PROVIDED MATERIAL »
┌──
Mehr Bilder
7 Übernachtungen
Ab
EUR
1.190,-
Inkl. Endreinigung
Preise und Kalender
└──
┌──
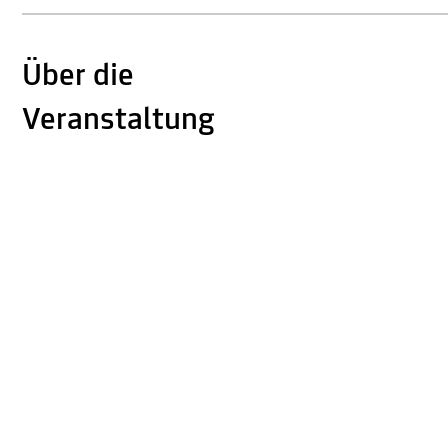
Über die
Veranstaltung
└──
┌──
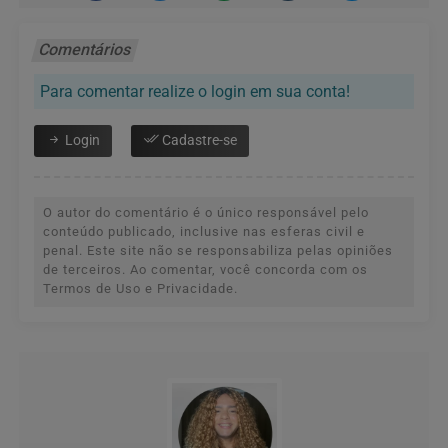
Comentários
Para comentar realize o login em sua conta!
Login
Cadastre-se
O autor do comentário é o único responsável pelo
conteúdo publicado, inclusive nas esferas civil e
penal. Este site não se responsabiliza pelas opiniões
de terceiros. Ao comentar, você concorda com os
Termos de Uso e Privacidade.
└──
WORK REQUIRED » Look through the data above and return exactly the lines from the one that contains "Mehr Bilder" to the one that contains "Preise und Kalender", inclusive, with nothing else.

WRITTEN ANSWER »
Mehr Bilder
7 Übernachtungen
Ab
EUR
1.190,-
Inkl. Endreinigung
Preise und Kalender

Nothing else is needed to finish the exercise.